Xavier Kouassi

Personal information
- Full name: Xavier Laglais Kouassi
- Date of birth: 28 December 1989 (age 36)
- Place of birth: San-Pédro, Ivory Coast
- Height: 1.73 m (5 ft 8 in)
- Position: Defender

Youth career
- 2008–2009: Séwé Sports

Senior career*
- Years: Team / Apps / (Gls)
- 2009–2013: Servette / 93 / (2)
- 2013–2016: FC Sion / 68 / (0)
- 2016–2017: New England Revolution / 23 / (1)
- 2018–2020: FC Sion / 54 / (0)
- 2020: Neuchâtel Xamax / 10 / (0)
- 2020–2025: Pau / 150 / (0)

International career
- 2011: Ivory Coast / 1 / (0)

= Xavier Kouassi =

Ivorian footballer (born 1989)

Xavier Laglais Kouassi (born 28 December 1989) is an Ivorian professional footballer who plays as a defender.

He spent most of his career in the Swiss Super League with Servette and two spells at Sion.
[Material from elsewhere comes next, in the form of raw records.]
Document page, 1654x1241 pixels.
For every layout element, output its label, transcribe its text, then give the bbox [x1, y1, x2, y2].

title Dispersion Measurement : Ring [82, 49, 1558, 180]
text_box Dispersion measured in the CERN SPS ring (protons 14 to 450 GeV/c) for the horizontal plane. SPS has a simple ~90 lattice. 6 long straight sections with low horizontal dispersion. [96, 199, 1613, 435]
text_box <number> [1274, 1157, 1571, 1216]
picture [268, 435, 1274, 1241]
He made 215 total appearances in the competition and won the Swiss Cup with Sion in 2015. He also played in Major League Soccer for the New England Revolution in 2017.

Kouassi earned one cap for the Ivory Coast against Israel in August 2011.

==Club career==
===Early career===
Born in San-Pédro, Kouassi began his career at local side Séwé Sports before moving to Servette FC in the Swiss Super League in 2009. He made his professional debut on 1 November that year, playing the full 90 minutes of a goalless away draw with FC Winterthur.

On 16 July 2013, Kouassi transferred to FC Sion of the same league, on a three-year deal. He played five of six matches as they won the Swiss Cup in 2014–15, including the 3–0 final win over FC Basel on 7 June.

===New England Revolution===
Kouassi joined the New England Revolution of Major League Soccer on 1 February 2016, joining as a designated player effective from July. However, a major injury to his right knee ruled him out for over a year, and he did not debut for his new team until 19 March 2017 in a 2–1 loss to FC Dallas; though used for only 45 minutes per game in pre-season due to this injury, he made it to 79. He was praised for his performance by head coach Jay Heaps and teammate Scott Caldwell.

On 1 June 2017, Kouassi scored his only goal for the Revs in a 2–2 draw with New York City FC. In September, he received straight red cards in heavy away losses to Atlanta United FC (7–0) and Orlando City SC (6–1), in the 16th and 11th minutes of the respective games.

===Return to Sion===
Kouassi returned to Sion on 15 February 2018, the last day of Switzerland's transfer window. In February 2020, before the Super League was postponed due to the COVID-19 pandemic, he was sent off in consecutive matches against FC Zürich and Neuchâtel Xamax FCS. The latter dismissal earned him a public criticism by club owner Christian Constantin, who considered it to have "murdered" the entire team's efforts.

Club captain Kouassi and eight other players were sacked by Sion on 20 March 2020, having refused a pay-cut amidst the pandemic.

===Neuchâtel Xamax===
On 16 June 2020, Kouassi signed for Neuchâtel Xamax.

===Pau FC===
On 13 September 2020, Kouassi signed for Pau FC.

==International career==
Kouassi earned one cap for the Ivory Coast on 10 August 2011. He replaced Gervinho in the last minute of a 4–3 friendly win over Israel at the Stade de Genève, the home of his then-club Servette.